Persoonsgegevens bewaren en personeelsdossier: hoe zit dat?

Om een goede administratie bij te kunnen houden, moet een werkgever bepaalde persoonsgegevens een tijd bewaren. Hoe lang mag dat?

De inhoud van een digitaal of papieren dossier bevat veel informatie over een persoon. De werkgever kan bijvoorbeeld zien wanneer het salaris van een werknemer voor de laatste keer is verhoogd.

Om een goede administratie bij te kunnen houden, moet een organisatie sommige persoonsgegevens een (paar) jaar bewaren. Maar organisaties mogen die gegevens niet langer bewaren dan noodzakelijk is.

Geen concrete bewaartermijn
Op grond van de Algemene verordening gegevensbescherming (AVG) is er geen concrete bewaartermijn voor persoonsgegevens. Organisaties bepalen zelf hoe lang zij persoonsgegevens bewaren. Hierbij kijken zij naar hoe lang de gegevens nodig zijn voor het doel waarvoor deze zijn verzameld of worden gebruikt.

Wel zijn er concrete bewaartermijnen in andere wetten waar organisaties zich aan moeten houden, bijvoorbeeld op basis van belastingwetgeving.

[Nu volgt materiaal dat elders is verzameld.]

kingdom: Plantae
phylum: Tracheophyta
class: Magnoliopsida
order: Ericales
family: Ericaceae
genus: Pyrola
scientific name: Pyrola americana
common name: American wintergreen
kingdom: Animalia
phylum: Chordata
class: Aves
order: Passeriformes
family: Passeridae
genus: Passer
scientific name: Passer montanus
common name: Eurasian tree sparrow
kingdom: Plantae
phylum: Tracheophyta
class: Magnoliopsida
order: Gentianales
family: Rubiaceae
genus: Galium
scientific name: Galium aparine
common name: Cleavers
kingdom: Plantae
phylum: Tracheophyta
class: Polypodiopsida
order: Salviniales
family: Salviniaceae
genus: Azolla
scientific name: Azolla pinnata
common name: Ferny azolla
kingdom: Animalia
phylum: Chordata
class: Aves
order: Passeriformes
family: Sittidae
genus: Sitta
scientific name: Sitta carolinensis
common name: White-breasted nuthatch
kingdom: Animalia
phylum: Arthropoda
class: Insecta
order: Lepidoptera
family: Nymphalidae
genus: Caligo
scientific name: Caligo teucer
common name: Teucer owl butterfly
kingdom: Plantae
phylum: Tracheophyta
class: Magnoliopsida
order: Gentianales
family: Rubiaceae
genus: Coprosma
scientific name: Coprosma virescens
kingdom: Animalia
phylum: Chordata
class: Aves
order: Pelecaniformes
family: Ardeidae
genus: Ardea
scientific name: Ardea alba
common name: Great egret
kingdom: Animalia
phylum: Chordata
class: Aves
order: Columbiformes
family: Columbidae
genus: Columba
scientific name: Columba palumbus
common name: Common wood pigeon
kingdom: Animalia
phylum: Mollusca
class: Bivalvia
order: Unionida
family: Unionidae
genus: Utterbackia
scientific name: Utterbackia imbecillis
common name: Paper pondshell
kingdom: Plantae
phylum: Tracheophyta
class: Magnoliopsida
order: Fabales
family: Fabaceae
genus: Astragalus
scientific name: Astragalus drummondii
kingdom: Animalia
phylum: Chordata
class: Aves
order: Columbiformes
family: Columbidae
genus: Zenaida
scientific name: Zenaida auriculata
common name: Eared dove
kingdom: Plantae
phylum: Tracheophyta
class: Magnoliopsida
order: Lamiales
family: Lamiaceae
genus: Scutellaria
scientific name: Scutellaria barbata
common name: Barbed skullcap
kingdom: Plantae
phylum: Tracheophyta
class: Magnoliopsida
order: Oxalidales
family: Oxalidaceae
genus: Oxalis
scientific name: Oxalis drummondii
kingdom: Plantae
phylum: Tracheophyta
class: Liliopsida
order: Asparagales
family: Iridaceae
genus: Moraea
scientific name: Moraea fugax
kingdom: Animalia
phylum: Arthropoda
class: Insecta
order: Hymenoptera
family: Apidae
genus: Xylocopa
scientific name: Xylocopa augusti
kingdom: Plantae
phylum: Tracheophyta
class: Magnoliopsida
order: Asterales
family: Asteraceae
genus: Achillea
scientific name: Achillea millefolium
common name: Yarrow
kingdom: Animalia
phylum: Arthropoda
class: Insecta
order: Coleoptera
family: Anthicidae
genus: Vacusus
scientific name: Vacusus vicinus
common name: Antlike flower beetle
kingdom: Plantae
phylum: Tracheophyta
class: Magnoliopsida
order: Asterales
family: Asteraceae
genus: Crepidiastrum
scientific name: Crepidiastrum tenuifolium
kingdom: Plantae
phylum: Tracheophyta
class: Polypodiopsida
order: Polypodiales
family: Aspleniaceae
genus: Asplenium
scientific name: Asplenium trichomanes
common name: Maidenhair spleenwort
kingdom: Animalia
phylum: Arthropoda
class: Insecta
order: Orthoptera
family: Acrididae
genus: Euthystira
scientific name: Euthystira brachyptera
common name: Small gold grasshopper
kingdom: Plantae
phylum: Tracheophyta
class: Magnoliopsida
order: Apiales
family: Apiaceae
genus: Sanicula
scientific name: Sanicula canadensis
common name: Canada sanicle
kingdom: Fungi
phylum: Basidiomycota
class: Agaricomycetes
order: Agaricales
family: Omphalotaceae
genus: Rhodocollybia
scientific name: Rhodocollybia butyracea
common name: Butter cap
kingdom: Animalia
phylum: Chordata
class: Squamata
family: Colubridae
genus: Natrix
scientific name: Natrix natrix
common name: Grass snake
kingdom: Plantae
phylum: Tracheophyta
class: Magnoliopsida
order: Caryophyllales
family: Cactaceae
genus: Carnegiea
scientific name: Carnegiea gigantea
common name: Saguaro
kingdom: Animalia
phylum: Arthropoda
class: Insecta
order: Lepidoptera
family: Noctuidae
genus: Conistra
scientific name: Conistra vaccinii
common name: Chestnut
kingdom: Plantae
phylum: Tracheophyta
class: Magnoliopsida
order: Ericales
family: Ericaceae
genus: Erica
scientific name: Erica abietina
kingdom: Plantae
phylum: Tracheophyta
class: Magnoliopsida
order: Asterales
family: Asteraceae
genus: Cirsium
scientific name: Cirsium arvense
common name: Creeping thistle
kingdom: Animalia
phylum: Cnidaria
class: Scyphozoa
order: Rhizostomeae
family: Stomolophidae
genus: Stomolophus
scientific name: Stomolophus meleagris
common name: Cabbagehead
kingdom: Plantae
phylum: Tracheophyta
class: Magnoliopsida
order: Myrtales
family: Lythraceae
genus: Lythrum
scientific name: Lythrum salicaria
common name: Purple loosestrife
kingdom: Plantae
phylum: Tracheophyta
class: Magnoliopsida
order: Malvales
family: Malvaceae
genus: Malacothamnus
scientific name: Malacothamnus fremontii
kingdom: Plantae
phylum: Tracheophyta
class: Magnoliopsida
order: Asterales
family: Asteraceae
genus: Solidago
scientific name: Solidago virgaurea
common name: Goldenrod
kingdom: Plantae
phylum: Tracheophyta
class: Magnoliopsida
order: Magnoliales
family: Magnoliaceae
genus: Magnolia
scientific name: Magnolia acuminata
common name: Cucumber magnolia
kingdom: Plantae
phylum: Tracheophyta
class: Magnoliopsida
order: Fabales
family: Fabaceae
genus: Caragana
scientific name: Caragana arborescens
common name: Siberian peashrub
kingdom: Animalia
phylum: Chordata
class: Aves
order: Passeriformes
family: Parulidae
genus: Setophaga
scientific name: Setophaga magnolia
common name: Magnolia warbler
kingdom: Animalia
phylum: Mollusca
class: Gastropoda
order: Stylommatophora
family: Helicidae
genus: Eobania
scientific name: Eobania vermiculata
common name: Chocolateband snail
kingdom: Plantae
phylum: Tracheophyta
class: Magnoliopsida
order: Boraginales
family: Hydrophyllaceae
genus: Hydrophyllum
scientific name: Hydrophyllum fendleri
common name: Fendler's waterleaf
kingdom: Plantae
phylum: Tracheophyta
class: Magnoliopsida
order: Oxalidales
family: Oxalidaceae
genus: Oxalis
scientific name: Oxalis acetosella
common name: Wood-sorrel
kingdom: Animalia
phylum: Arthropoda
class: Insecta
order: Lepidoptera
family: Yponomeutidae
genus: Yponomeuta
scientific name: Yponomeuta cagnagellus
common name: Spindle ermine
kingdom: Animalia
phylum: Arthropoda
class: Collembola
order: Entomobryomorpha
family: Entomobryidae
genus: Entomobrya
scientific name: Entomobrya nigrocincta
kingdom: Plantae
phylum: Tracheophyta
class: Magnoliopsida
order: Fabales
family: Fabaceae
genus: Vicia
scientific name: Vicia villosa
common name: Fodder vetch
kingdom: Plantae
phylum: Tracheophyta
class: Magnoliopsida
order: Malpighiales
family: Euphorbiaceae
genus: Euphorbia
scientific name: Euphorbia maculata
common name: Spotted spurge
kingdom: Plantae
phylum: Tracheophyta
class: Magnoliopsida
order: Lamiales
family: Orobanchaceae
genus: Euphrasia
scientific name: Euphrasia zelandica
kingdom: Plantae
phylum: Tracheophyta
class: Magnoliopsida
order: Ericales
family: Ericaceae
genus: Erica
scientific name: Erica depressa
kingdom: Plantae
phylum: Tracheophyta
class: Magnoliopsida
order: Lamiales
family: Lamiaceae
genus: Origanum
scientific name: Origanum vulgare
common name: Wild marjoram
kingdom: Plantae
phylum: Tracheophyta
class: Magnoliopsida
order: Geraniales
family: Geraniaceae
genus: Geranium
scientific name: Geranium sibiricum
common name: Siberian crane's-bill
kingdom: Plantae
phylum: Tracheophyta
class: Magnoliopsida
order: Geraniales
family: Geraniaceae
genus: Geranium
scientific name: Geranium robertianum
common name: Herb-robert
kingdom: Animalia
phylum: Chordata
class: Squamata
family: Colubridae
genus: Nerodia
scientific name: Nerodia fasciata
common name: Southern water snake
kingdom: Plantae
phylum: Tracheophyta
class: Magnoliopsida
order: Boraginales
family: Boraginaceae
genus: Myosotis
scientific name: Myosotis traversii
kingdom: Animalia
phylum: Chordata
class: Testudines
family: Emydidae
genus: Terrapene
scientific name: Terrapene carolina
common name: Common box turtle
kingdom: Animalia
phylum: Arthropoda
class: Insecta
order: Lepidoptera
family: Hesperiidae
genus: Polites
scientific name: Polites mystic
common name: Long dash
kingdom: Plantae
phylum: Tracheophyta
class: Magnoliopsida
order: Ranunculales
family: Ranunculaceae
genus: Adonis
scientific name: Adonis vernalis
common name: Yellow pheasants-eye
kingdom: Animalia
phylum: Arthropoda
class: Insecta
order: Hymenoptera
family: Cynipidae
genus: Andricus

Er is dus geen formule voor het vaststellen van bewaartermijnen. Wel kan het antwoord op de volgende vragen je helpen:

  • Zijn er wettelijke termijnen waar je je aan moet houden, zoals op grond van belastingwetgeving of de Archiefwet. En als er nog een juridische procedure loopt moet je de persoonsgegevens ook bewaren.
  • Hoe lang heb je de gegevens nodig voor het doel waarvoor je ze verwerkt? Kijk hierbij ook naar het bedrijfsbeleid. Zo kun je bepaalde gegevens bijvoorbeeld nog nodig hebben voor de controle op openstaande facturen.
  • Het uitgangspunt van de wet is dat je persoonsgegevens zo kort mogelijk bewaart. Kun je de termijn nog aanscherpen?

Gegevens vernietigen
Is de bewaartermijn van persoonsgegevens voorbij? Of zijn de gegevens niet meer noodzakelijk? Dan moeten organisaties de gegevens vernietigen.

Controleer periodiek de persoonsgegevens die je verwerkt. Wis of anonimiseer die persoonsgegevens waarvan de bewaartermijn is verstreken. Of eerder als je ze niet meer nodig hebt.

Automatisch vernietigen
Een organisatie moet de gegevens vernietigen als de bewaartermijn voorbij is of de gegevens niet meer noodzakelijk zijn. Daarbij moet de organisatie zorgvuldig omgaan met de persoonsgegevens. Dit betekent dat de organisatie goed moet stilstaan bij de manier waarop deze de gegevens vernietigt. Zeker als het om gevoelige gegevens gaat, zoals medische gegevens.

Voor digitaal opgeslagen gegevens zijn bijvoorbeeld systemen ontwikkeld die automatisch gegevens vernietigen op een van tevoren aangegeven tijdstip.

Dossier digitaliseren
Wil een organisatie een papieren dossier digitaal maken? Dan mag de organisatie de originele papieren dossier pas vernietigen als de organisatie zorgt voor een goede beveiliging van het digitale dossier.

Werknemer uit dienst
Hoe lang mag de werkgever de gegevens bewaren?

Voor sommige gegevens uit het personeelsdossier geldt een fiscale bewaarplicht. Dit betekent dat de Belastingdienst de werkgever verplicht om die gegevens een bepaalde periode te bewaren. Voorbeelden hiervan zijn de loonbelastingverklaring en een kopie van het identiteitsbewijs. Deze moet de werkgever 5 jaar bewaren nadat de werknemer uit dienst is.

Voor andere gegevens uit het personeelsdossier bestaan geen wettelijke bewaartermijnen. Voor die gegevens is de richtlijn: een bewaartermijn van 2 jaar nadat de werknemer uit dienst is.